Pull out every line of the material that contains the word "Prize".

━━━━━━━━━━━━━━━━━━━━━━━━━━━━━━

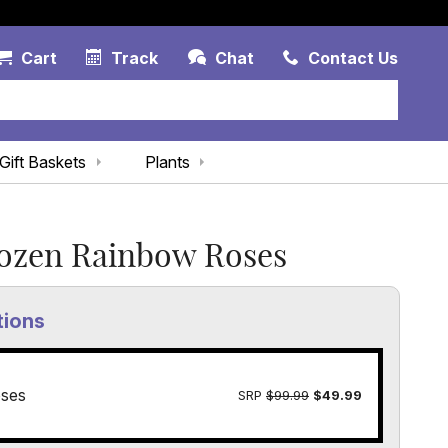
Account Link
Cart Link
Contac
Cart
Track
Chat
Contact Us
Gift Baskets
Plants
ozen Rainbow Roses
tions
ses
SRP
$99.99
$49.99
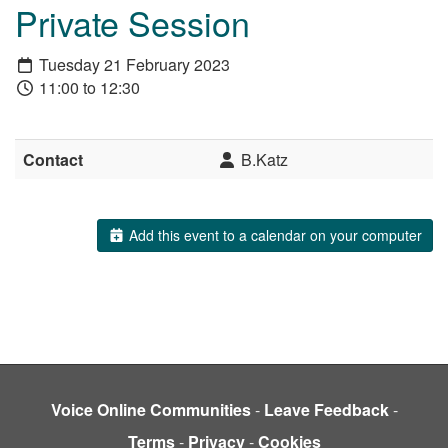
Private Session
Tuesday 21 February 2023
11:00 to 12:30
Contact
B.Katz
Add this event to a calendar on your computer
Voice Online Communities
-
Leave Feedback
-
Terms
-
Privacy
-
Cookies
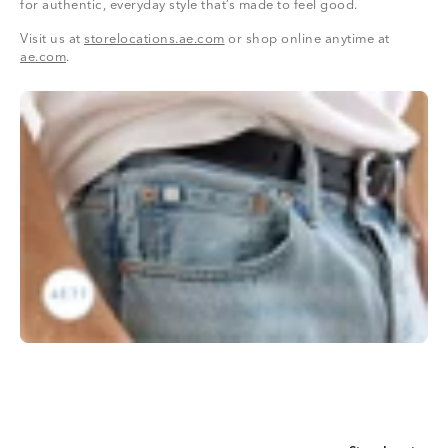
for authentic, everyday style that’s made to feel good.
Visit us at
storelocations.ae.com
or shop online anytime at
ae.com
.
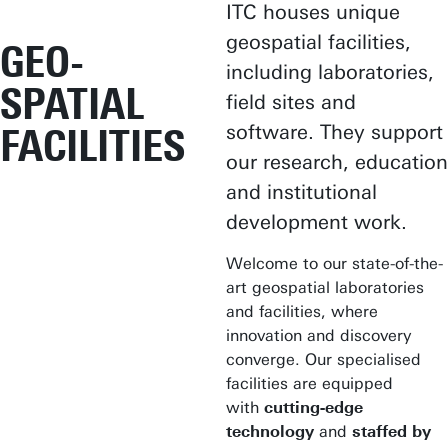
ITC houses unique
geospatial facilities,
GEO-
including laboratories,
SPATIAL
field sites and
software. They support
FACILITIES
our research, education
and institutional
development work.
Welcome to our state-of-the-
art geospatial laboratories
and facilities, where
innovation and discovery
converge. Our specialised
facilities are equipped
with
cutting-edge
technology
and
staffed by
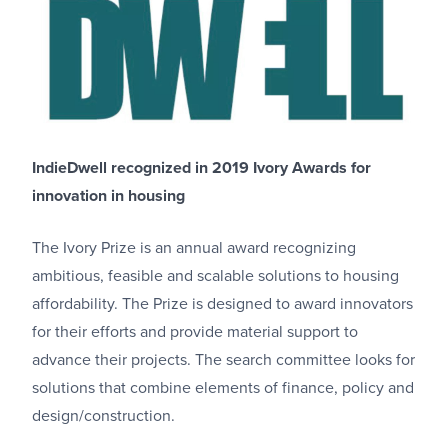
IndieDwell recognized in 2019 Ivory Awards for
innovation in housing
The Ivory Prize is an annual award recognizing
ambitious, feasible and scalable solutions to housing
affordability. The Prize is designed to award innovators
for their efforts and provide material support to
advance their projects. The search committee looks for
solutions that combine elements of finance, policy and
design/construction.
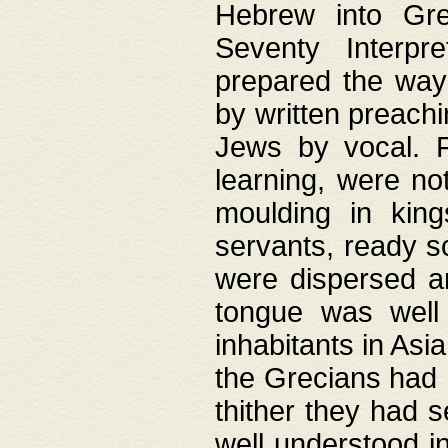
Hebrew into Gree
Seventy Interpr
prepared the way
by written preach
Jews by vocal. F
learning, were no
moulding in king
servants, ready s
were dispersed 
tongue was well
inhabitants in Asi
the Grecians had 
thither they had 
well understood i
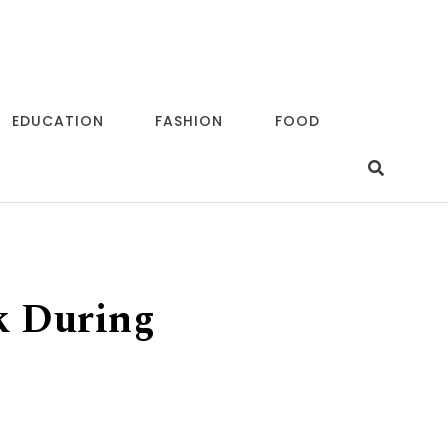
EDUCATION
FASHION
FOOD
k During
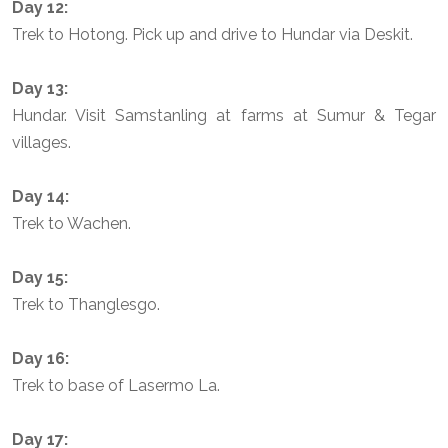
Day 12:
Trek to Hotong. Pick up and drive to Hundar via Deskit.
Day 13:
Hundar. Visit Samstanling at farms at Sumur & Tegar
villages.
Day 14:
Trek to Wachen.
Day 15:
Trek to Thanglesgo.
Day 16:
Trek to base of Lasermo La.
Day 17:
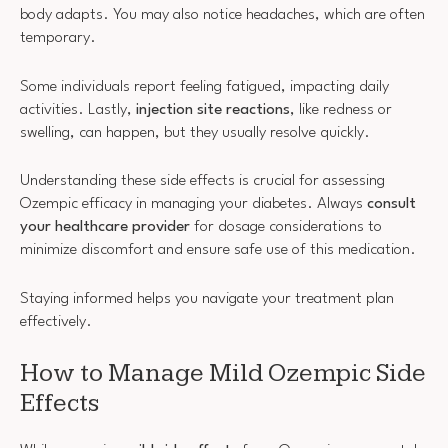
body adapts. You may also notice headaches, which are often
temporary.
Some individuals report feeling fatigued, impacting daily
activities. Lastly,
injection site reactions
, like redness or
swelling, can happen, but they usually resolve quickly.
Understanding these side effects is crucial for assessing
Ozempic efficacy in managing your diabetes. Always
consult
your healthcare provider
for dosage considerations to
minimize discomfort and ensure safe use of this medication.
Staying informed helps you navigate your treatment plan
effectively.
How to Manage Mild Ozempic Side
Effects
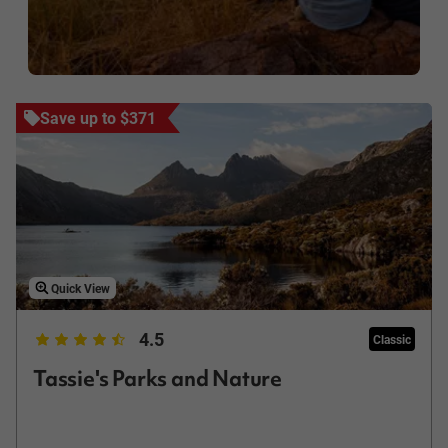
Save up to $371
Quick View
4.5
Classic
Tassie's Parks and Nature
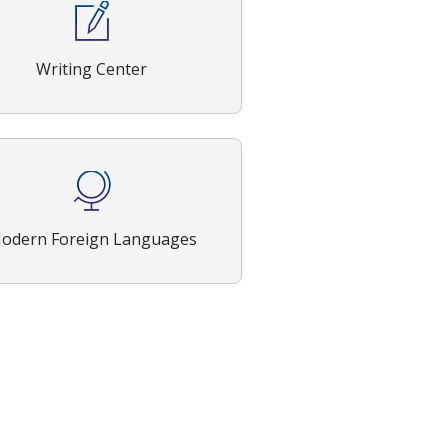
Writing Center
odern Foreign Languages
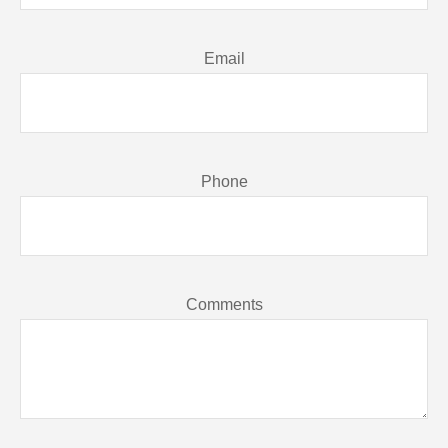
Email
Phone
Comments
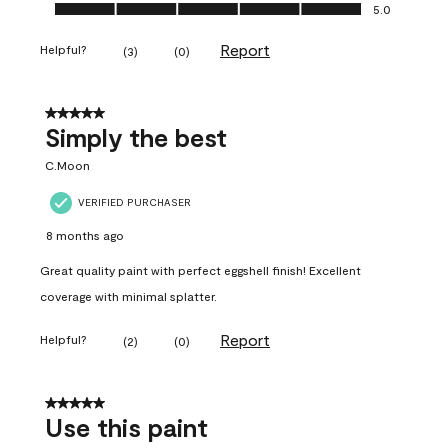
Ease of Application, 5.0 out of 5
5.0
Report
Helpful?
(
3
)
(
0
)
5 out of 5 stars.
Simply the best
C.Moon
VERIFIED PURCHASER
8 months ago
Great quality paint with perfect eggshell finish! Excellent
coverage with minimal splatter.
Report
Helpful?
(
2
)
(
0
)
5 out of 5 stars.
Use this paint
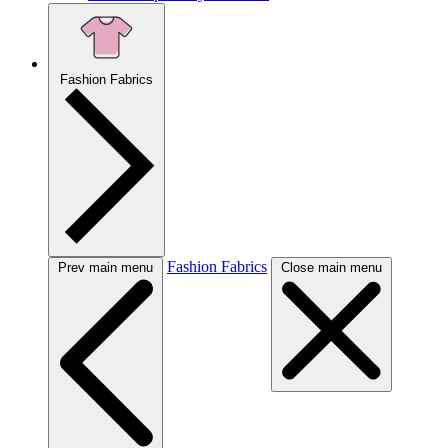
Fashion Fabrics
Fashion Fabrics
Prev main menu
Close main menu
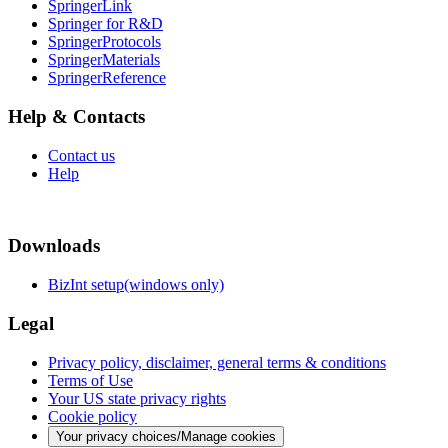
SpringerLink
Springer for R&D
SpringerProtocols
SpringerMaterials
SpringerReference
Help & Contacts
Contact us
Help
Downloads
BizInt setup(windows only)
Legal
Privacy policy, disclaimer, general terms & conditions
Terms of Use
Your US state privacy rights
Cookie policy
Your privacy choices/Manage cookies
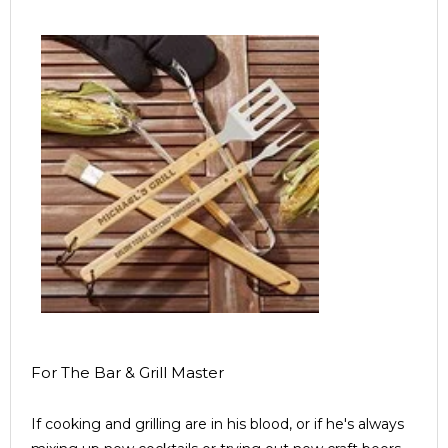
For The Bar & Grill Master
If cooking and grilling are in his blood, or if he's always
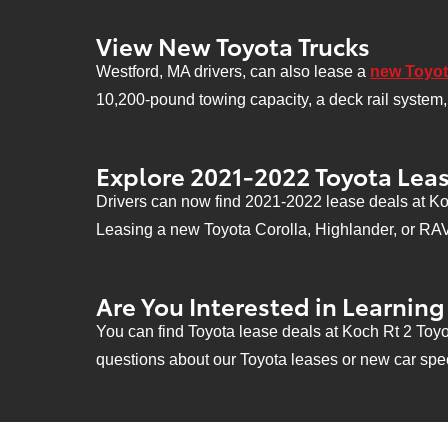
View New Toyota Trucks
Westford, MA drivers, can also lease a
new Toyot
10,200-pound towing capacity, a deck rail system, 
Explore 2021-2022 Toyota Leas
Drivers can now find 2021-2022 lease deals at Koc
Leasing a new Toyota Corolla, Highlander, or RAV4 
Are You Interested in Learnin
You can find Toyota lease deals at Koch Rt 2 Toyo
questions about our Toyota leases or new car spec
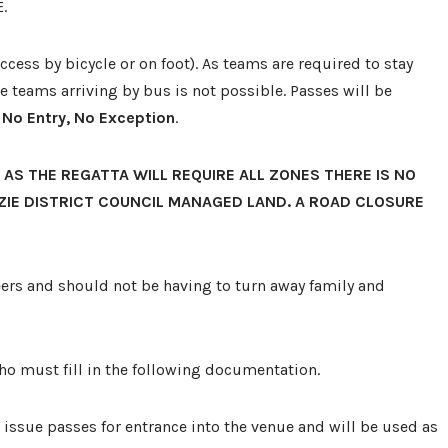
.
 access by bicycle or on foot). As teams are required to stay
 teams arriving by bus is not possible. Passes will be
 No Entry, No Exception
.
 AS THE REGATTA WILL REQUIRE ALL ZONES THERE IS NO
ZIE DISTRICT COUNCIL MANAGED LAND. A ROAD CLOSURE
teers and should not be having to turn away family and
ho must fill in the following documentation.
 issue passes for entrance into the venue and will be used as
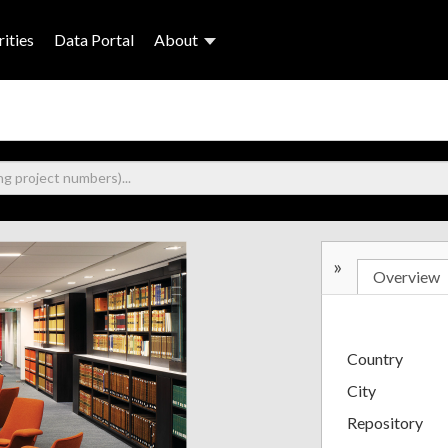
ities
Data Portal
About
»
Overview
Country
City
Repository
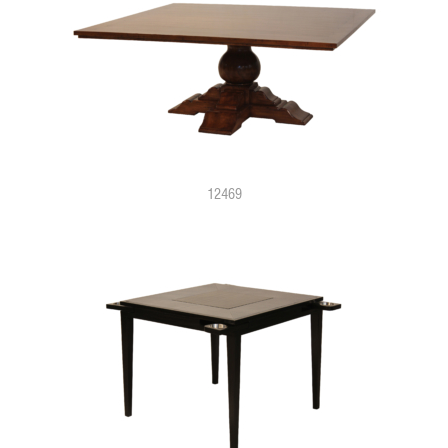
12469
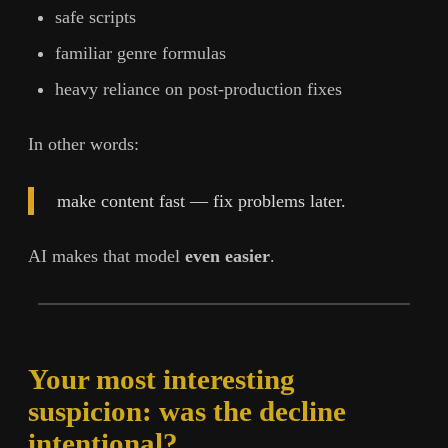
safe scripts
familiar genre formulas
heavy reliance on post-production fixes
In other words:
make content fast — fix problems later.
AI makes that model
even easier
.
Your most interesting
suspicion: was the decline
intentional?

━━━━━━━━━━━━━━━━━━━━━━━━━━━━━━

- EXERCISE SOLUTION -
The Ivory Prize is an annual award recognizing
affordability. The Prize is designed to award innovators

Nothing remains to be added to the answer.